‘It’s about the art and the connections’

UNI flutist Emily Paul makes meaning through music
UNI flutist Emily Paul finds joy in performing and holds a variety of leadership positions within the School of Music.
UNI flutist Emily Paul finds joy in performing and holds a variety of leadership positions within the School of Music.

For Emily Paul, music means more than just performing.

Double majoring in flute performance and performing arts management, she said she loves music for the connections it can make between people.

“I value music now for it’s the way that music can help people –  it really connects you with others. When an audience member is like, ‘Oh my God, you moved me,’ it’s really a powerful feeling. I think it makes it all worth it.”

Emily first picked up the flute the summer before fifth grade, and she hasn’t put it down since. She has performed with several ensembles during her time at UNI, including the UNI Wind Ensemble, Northern Iowa Symphony Orchestra, the UNI Flute Choir and a quintet: the Pavo Winds.

“I love performing for people and getting in the flow,” Emily said. “When you perform for an audience, you really have to empty your brain completely. You have to completely focus on the music. It’s very powerful.”

Emily has earned several awards and accolades, receiving top placements in the Des Moines Women’s club, the Schubert Club and the UNI Emerging Artist Scholarship competitions. She was the winner of the 2023 UNI Instrumental Concerto Competition, and was the UNI School of Music Presser Scholar in 2023. Despite all these awards, Emily says they are not what drive her to be a great musician.

Pullquote Photo

I think what makes me more proud is not the awards themselves, but just getting through a good evening when you think you couldn’t have done better. It’s so rare to have those moments, so whenever that happens it’s the best

— Emily Paul

Off the stage, Emily holds positions as the music librarian for the Northern Iowa Symphony Orchestra and the Waterloo-Cedar Falls Symphony, organizing hundreds of music pieces and communicating with principal players. As librarian for UNI’s orchestra, she has taken on the process of revamping the music library in the Gallagher Bluedorn Performing Arts Center by sifting through numerous unused pieces of equipment and boxes, while helping fundraise for new music storage through Sigma Alpha Iota, the international music fraternity on campus.

Emily is the president of the fraternity this year, and has aimed to “get things back on track” after COVID-19 disrupted some of the fraternity’s policies and procedures. But her main goal as president and as a leader is to lead “with empathy and kindness.”

She said, “I always try to make sure that I get everyone’s input whenever I make a decision. I want everyone to have a good experience and everything that they need.

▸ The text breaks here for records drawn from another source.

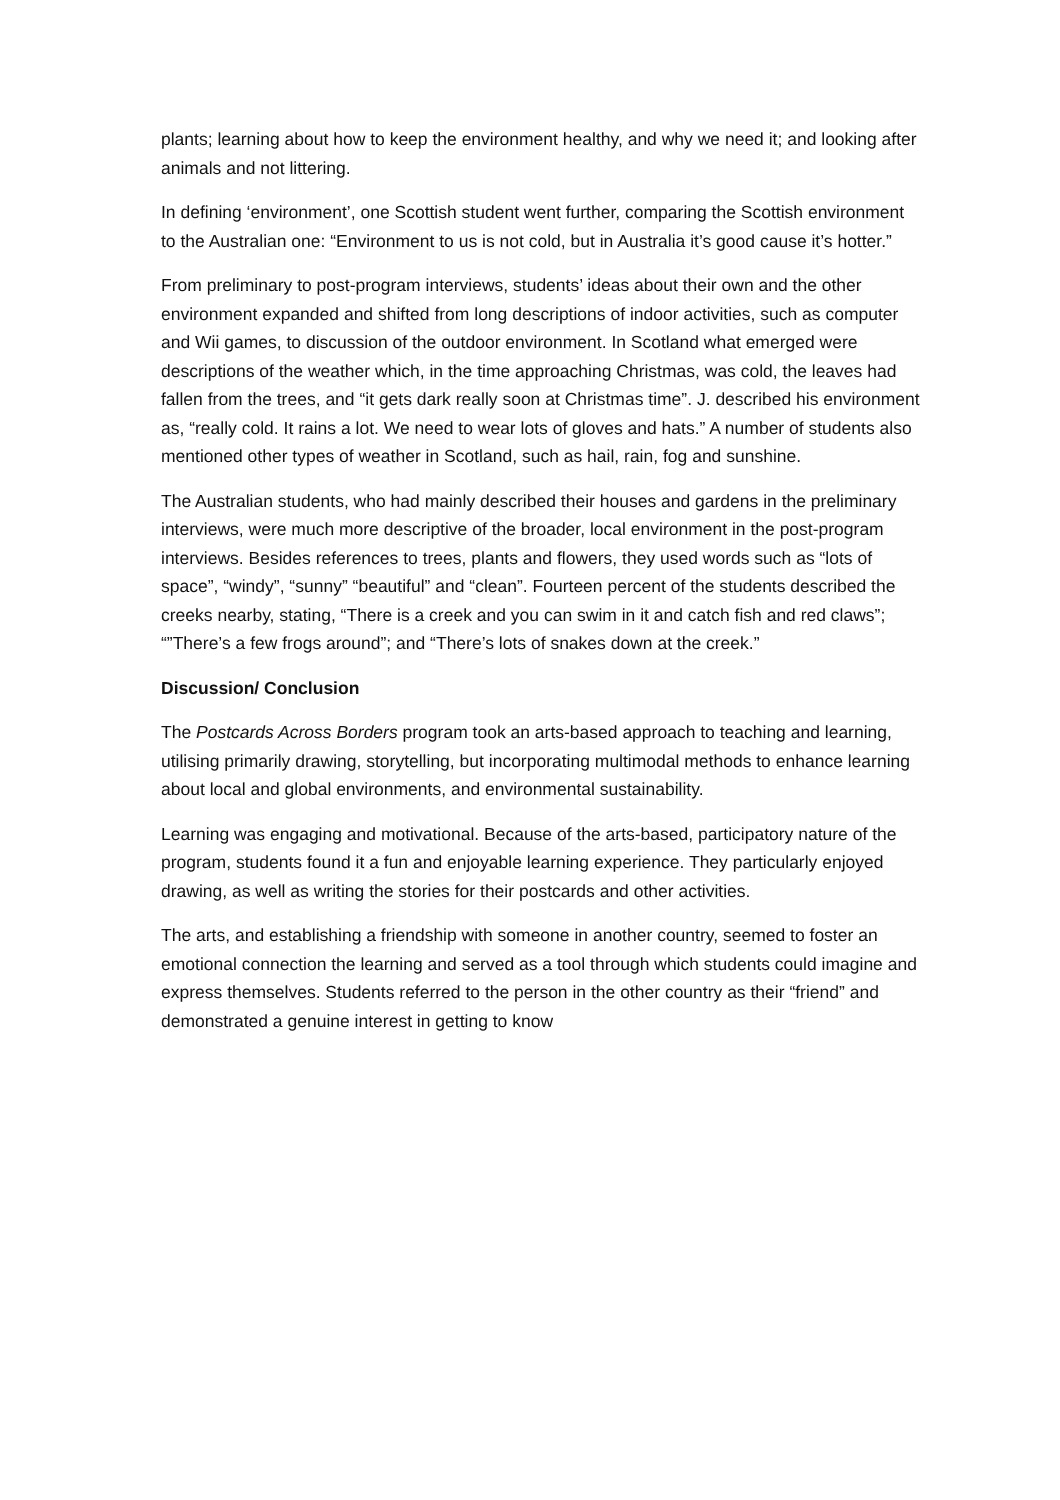plants; learning about how to keep the environment healthy, and why we need it; and looking after animals and not littering.
In defining ‘environment’, one Scottish student went further, comparing the Scottish environment to the Australian one: “Environment to us is not cold, but in Australia it’s good cause it’s hotter.”
From preliminary to post-program interviews, students’ ideas about their own and the other environment expanded and shifted from long descriptions of indoor activities, such as computer and Wii games, to discussion of the outdoor environment. In Scotland what emerged were descriptions of the weather which, in the time approaching Christmas, was cold, the leaves had fallen from the trees, and “it gets dark really soon at Christmas time”. J. described his environment as, “really cold. It rains a lot. We need to wear lots of gloves and hats.” A number of students also mentioned other types of weather in Scotland, such as hail, rain, fog and sunshine.
The Australian students, who had mainly described their houses and gardens in the preliminary interviews, were much more descriptive of the broader, local environment in the post-program interviews. Besides references to trees, plants and flowers, they used words such as “lots of space”, “windy”, “sunny” “beautiful” and “clean”. Fourteen percent of the students described the creeks nearby, stating, “There is a creek and you can swim in it and catch fish and red claws”; “”There’s a few frogs around”; and “There’s lots of snakes down at the creek.”
Discussion/ Conclusion
The Postcards Across Borders program took an arts-based approach to teaching and learning, utilising primarily drawing, storytelling, but incorporating multimodal methods to enhance learning about local and global environments, and environmental sustainability.
Learning was engaging and motivational. Because of the arts-based, participatory nature of the program, students found it a fun and enjoyable learning experience. They particularly enjoyed drawing, as well as writing the stories for their postcards and other activities.
The arts, and establishing a friendship with someone in another country, seemed to foster an emotional connection the learning and served as a tool through which students could imagine and express themselves. Students referred to the person in the other country as their “friend” and demonstrated a genuine interest in getting to know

Putting people first and their mental health and well-being is important for me.”

With minors in psychology and women and gender studies, Emily said combining her love of music with psychology and advocacy has helped her grow as a musician.

“I realized that I was really passionate about other things besides music, and I wanted to try to expand my horizons. I also started caring a lot about musician wellness, which is why I wanted to add psychology and for me that it’s changed my perspective on how I look at music as a whole.”

She continued by saying being able to make music more accessible is one of her biggest aspirations.

“It’s really been a goal to kind of save the classical music industry and revamp it so that the elitism and the classism that’s ingrained in classical music is changed. How do we use what was used as oppression as advocacy to make people’s lives better? How do we expand access for music education? How do we make it more equitable?”

Emily also has a minor in performing arts management – a minor she added after COVID-19 impacted the performing arts world significantly.

“Musicians don’t have a lot of options if they can’t perform. I knew that having a performing arts management degree would give me business skills that I would need to be an entrepreneur and as a freelance performer, but also teach me a lot about the music industry.”

Emily is also the lead peer educator for the School of Music and has been the flute instructor for the UNI Community Music School. She teaches flutists anywhere from 10 to 65 years old.

Ultimately, Emily said she credits her mom’s decision to put her in private lessons in fourth grade, which she says set her up for the success she has as a musician today.

“I’m so grateful for my mom for thinking so far ahead,” she said. “I love the idea of performing and having a job where it’s not about the money, it’s about the art and the connections. That’s what it’s about.”